• Task description
Write out each entry below exactly; the images do not belong in your copy.

• Data records

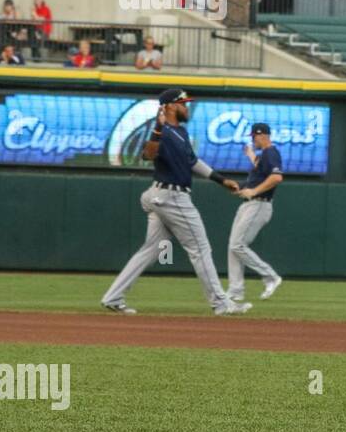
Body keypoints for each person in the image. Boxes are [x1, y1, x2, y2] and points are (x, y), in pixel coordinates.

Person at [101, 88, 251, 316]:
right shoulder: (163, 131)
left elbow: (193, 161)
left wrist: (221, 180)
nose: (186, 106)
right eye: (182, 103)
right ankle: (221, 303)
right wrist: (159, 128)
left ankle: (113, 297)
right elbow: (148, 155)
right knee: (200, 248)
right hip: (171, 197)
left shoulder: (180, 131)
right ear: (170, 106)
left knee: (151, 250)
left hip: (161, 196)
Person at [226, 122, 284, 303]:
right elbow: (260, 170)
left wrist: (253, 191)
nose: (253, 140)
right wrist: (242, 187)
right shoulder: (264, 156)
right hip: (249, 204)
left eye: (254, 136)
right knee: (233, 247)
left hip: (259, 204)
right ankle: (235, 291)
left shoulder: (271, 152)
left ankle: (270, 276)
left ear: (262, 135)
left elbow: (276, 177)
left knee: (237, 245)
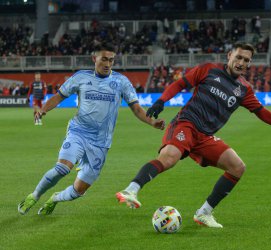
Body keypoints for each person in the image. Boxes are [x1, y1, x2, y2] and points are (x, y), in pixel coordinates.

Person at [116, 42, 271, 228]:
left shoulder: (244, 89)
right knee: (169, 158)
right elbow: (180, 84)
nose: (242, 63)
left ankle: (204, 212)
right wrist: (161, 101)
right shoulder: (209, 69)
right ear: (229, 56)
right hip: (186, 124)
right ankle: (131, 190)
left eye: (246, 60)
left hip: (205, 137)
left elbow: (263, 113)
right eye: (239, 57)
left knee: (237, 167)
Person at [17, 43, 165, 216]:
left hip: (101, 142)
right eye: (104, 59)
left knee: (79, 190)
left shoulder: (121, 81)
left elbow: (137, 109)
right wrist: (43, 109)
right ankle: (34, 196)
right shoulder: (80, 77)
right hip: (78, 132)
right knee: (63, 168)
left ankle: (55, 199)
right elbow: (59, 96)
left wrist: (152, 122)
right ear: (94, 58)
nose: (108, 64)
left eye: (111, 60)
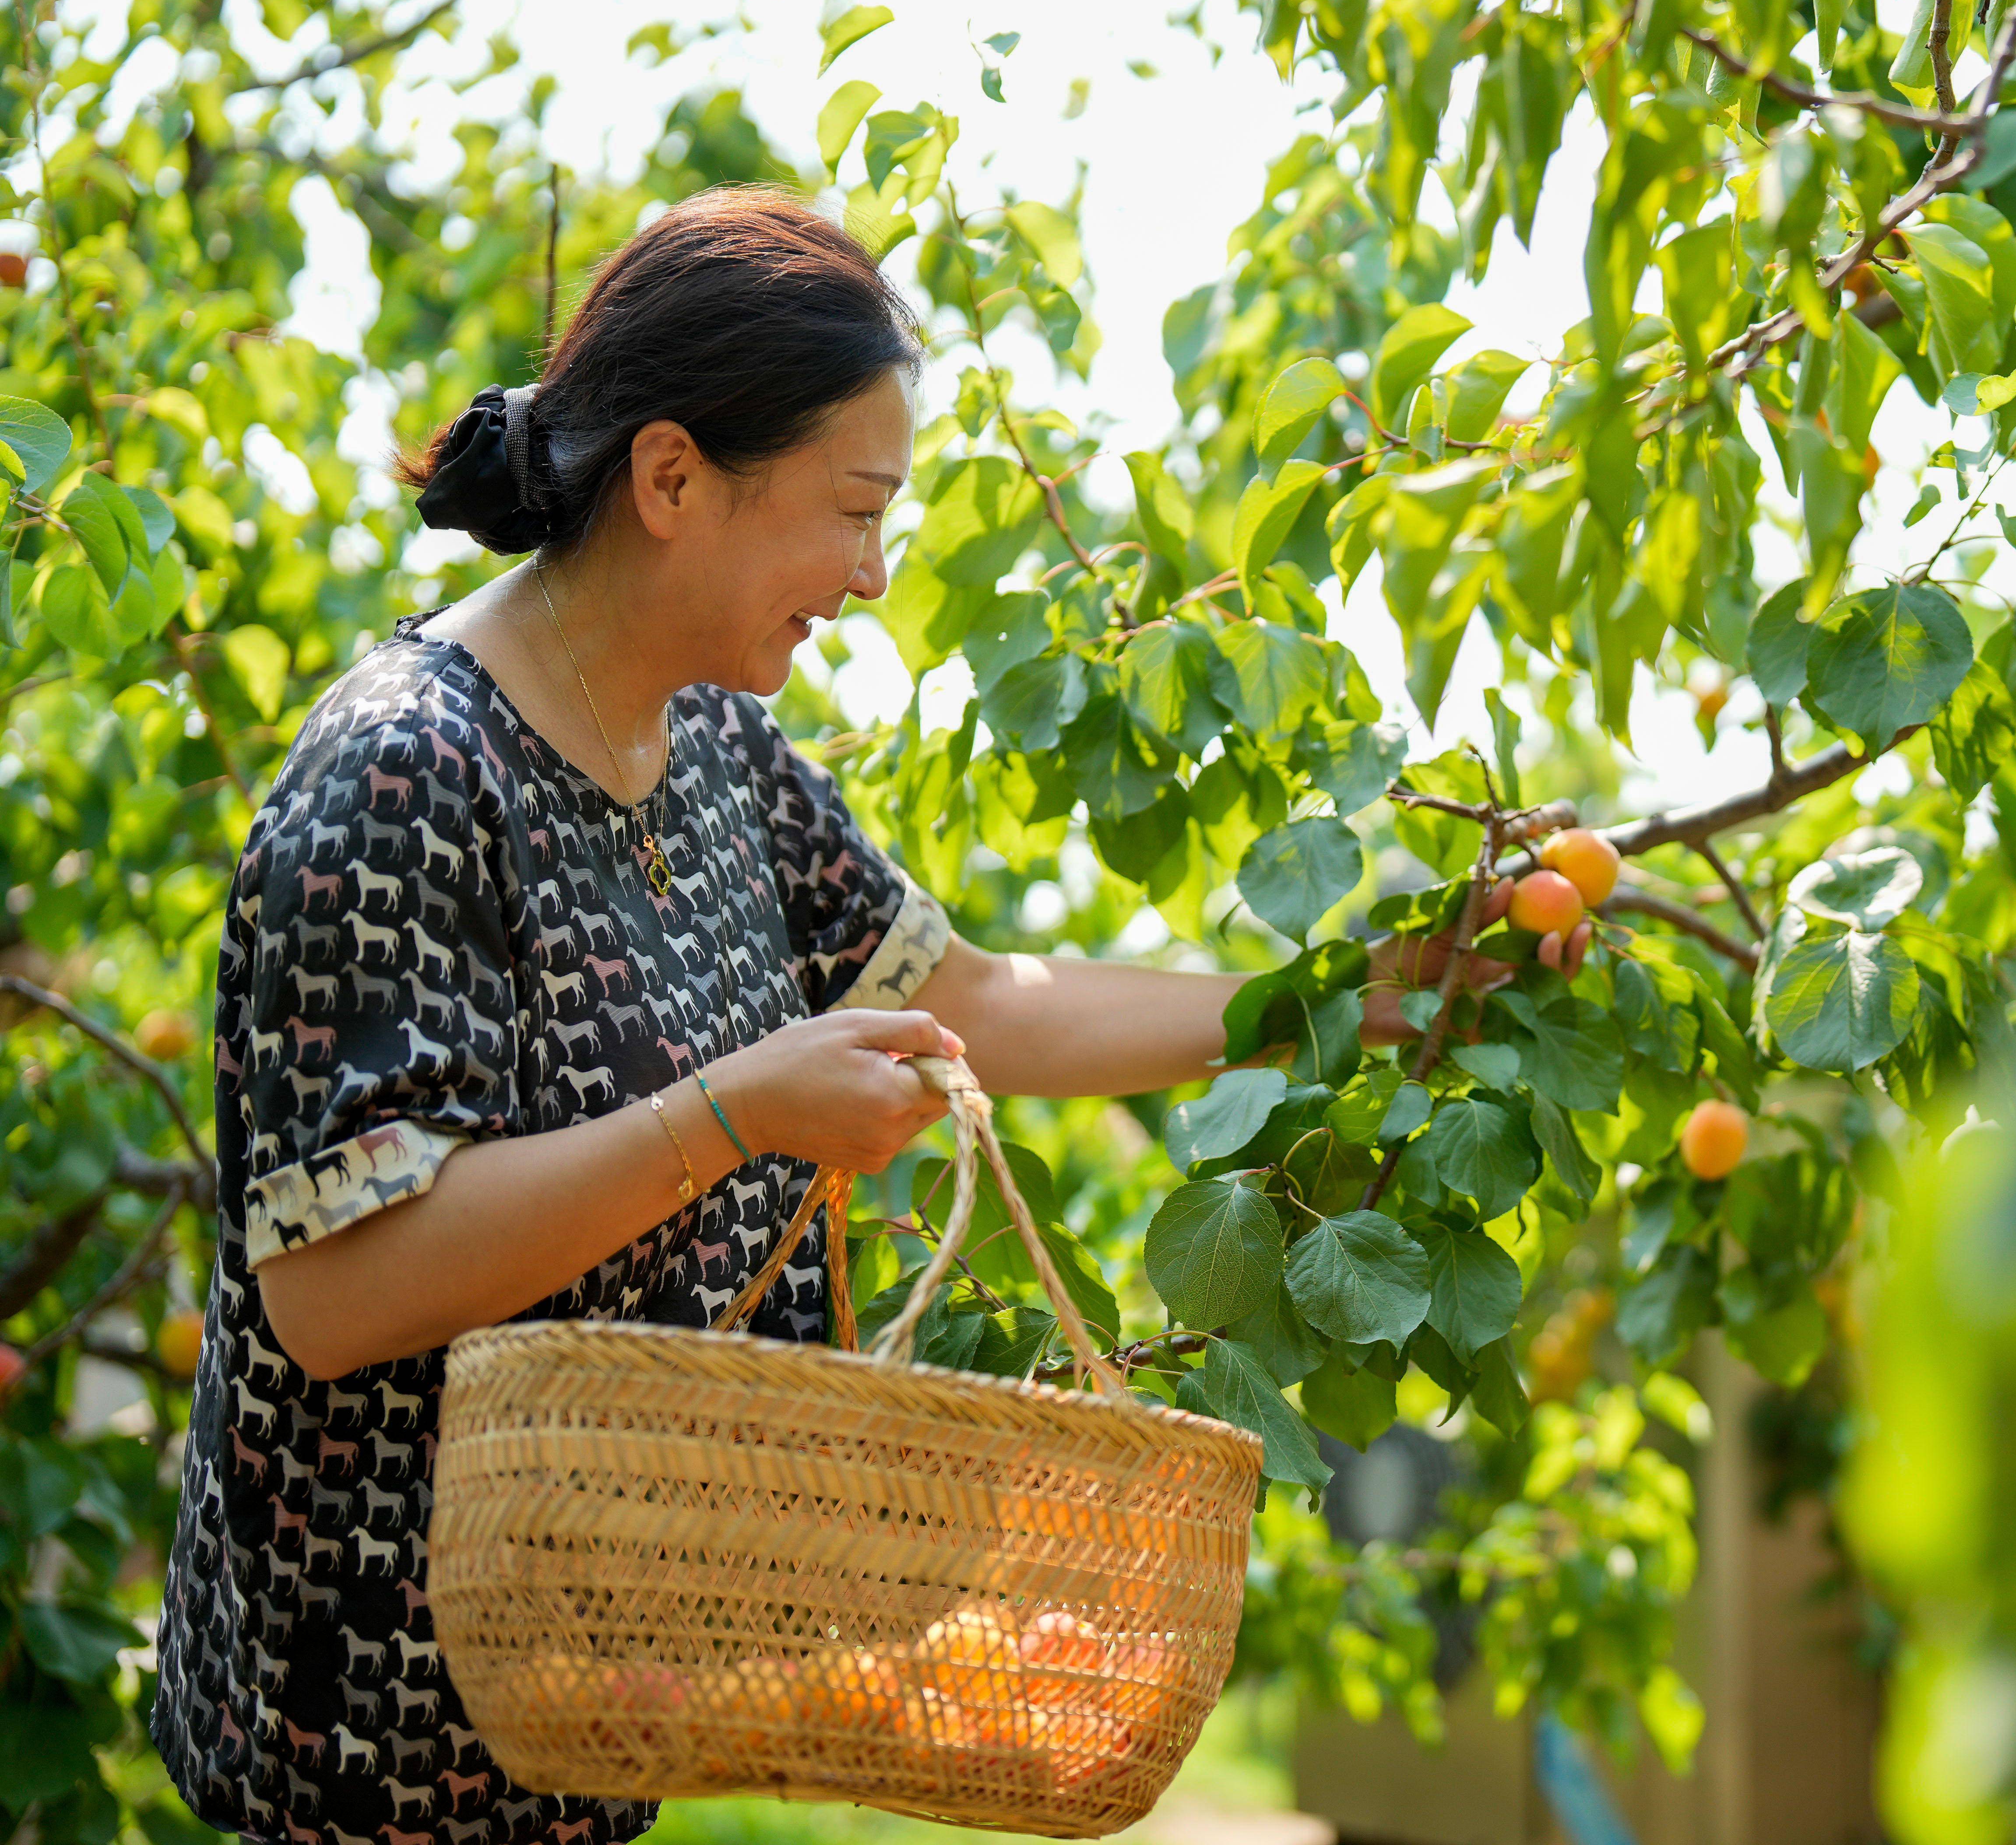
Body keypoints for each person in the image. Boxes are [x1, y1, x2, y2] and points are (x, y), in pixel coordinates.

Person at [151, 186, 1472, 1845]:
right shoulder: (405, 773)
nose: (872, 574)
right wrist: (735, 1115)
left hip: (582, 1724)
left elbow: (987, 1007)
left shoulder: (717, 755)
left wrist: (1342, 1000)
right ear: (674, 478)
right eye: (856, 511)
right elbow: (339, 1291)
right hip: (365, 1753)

• Solution to this problem
Body keypoints for each person in the image. Boxes are [x1, y1, x2, y2] and points are (x, y), in pixel coordinates.

Person at [101, 88, 251, 316]:
right shoulder: (163, 131)
left elbow: (193, 161)
left wrist: (221, 180)
nose: (186, 106)
right eye: (182, 103)
right ankle: (221, 303)
right wrist: (159, 128)
left ankle: (113, 297)
right elbow: (148, 155)
right knee: (200, 248)
right hip: (171, 197)
left shoulder: (180, 131)
right ear: (170, 106)
left knee: (151, 250)
left hip: (161, 196)
Person at [226, 122, 284, 303]:
right elbow: (260, 170)
left wrist: (253, 191)
nose: (253, 140)
right wrist: (242, 187)
right shoulder: (264, 156)
right hip: (249, 204)
left eye: (254, 136)
right knee: (233, 247)
left hip: (259, 204)
right ankle: (235, 291)
left shoulder: (271, 152)
left ankle: (270, 276)
left ear: (262, 135)
left elbow: (276, 177)
left knee: (237, 245)
Body keypoints for each person in the image. Boxes are [x1, y1, x2, y2] and points are (x, y), in pixel coordinates.

Person at [116, 42, 271, 228]:
left shoulder: (244, 89)
right knee: (169, 158)
right elbow: (180, 84)
nose: (242, 63)
left ankle: (204, 212)
right wrist: (161, 101)
right shoulder: (209, 69)
right ear: (229, 56)
right hip: (186, 124)
right ankle: (131, 190)
left eye: (246, 60)
left hip: (205, 137)
left elbow: (263, 113)
right eye: (239, 57)
left knee: (237, 167)
Person at [17, 43, 165, 216]:
left hip: (101, 142)
right eye: (104, 59)
left knee: (79, 190)
left shoulder: (121, 81)
left elbow: (137, 109)
right wrist: (43, 109)
right ankle: (34, 196)
right shoulder: (80, 77)
right hip: (78, 132)
right knee: (63, 168)
left ankle: (55, 199)
right elbow: (59, 96)
left wrist: (152, 122)
right ear: (94, 58)
nose: (108, 64)
left eye: (111, 60)
Body keypoints for each person in the image. Boxes are [x1, y1, x2, y2] and points are (x, y), in pixel coordinates.

Person at [151, 186, 1472, 1845]:
right shoulder: (405, 773)
nose: (872, 574)
right wrist: (735, 1115)
left hip: (582, 1724)
left elbow: (987, 1007)
left shoulder: (717, 755)
left wrist: (1342, 1000)
right ear: (674, 478)
right eye: (856, 511)
right elbow: (339, 1291)
right hip: (365, 1753)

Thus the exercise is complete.